Printed electronics keep shirts cool – literally
Cranking up the heat or the air conditioner have been common responses to changes in temperature for decades. But what if the microclimate could be controlled at the individual level? What if clothing had the capacity to become automatically thinner or thicker if the surroundings heated up or cooled down? Researchers at UC San Diego are exploring how printed electronics could help achieve this.
Cranking up the heat or the air conditioner have been common responses to changes in temperature for decades. But what if the microclimate could be controlled at the individual level? What if clothing had the capacity to become automatically thinner or thicker if the surroundings heated up or cooled down? Researchers at UC San Diego are exploring how printed electronics could help achieve this. Their efforts are supported with a 2.6 million USD grant from the U.S. Department of Energy’s Advanced Research Projects Agency – Energy (ARPA-E).
The project, named ATTACH (Adaptive Textiles Technology with Active Cooling and Heating), is led by Joseph Wang, distinguished professor of nanoengineering at UC San Diego. While having a shirt that reacts to changes in outside temperatures is certainly comfortable for the person wearing it, Wang and his team had bigger topics in mind.
“The idea was spurred from the need to decrease energy costs associated with heating and cooling our homes”, wrote Rajan Kumar, a Ph.D. student in the Department of NanoEngineering at the UC San Diego Jacobs School of Engineering in an email interview. “We have calculated that for each degree change in temperature in a consumer’s home, the energy costs increase by 6 to 8 %. Instead of heating the entire home, the ATTACH project will focus on heating or cooling the individual to provide better comfort and reduce costs significantly.”
The smart fabric is designed to keep the temperature of the wearer’s skin at 93° F or 33.8° C by adapting to temperature changes in the room. While the whole shirt changes according to changes in temperature by becoming thicker or thinner with the help of polymers that shrink or expand, the researchers also inserted thermoelectrics that are printable and are incorporated into specific spots of the smart fabric. The thermoelectrics regulate the temperature on “hot spots”—such as areas on the back and underneath the feet—that tend to get hotter than other parts of the body when a person is active.
The smart fabric provides its own power through biofuel cells that can convert sweat into electrical power.
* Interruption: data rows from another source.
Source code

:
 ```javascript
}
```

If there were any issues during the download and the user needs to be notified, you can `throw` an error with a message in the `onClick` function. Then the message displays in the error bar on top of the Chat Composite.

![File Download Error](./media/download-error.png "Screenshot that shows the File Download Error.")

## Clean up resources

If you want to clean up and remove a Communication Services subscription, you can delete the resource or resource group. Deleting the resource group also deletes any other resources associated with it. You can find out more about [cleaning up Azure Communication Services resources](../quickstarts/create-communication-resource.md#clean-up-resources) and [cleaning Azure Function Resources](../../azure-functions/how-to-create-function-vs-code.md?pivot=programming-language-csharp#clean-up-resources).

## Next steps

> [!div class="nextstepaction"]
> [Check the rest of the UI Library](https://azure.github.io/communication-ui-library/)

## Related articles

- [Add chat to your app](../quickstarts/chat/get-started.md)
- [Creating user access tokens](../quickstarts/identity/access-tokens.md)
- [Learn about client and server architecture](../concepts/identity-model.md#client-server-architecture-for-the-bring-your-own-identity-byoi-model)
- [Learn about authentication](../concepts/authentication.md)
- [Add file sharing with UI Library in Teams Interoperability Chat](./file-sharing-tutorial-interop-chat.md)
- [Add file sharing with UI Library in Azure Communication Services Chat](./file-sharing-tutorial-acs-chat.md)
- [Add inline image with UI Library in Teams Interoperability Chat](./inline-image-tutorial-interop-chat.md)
Rechargeable batteries are also integrated into the textile structures. All of these parts, the batteries, thermoelectrics and biofuel cells, are printed using the technology developed in Wang’s lab to make printable wearable devices. The parts will be thin, stretchable and flexible to ensure that the smart fabric is not bulky or heavy and can be washed and worn like normal fabrics.
The team uses a semi-automatic screen printer, which is commonly utilized to print thick films of conductive inks, for example for RFID tags. “The screen printing technology in our lab uses a metal sheet that is cut with the design of any desired shape — this is called a stencil. The stencil can be applied to any substrate, in this case, adaptive textile clothing”, explains Kumar “We hope to ultimately use this printing technology to mass fabricate and integrate multiple electronic devices onto clothing in a cost-effective manner.”
The greatest challenge of this project is how to integrate all these technologies into fashionable clothing that consumers love to wear. So far, Kumar says, computing devices have become integrated into almost every part of our daily lives. “Yet our clothing still seems to be left in the Stone Age”, he adds. That’s one reason why he finds the work he does with the team so intriguing: “Our technology has the promise not only to improve current printed electronic devices, but to revolutionize the way we use and interact with our clothing.”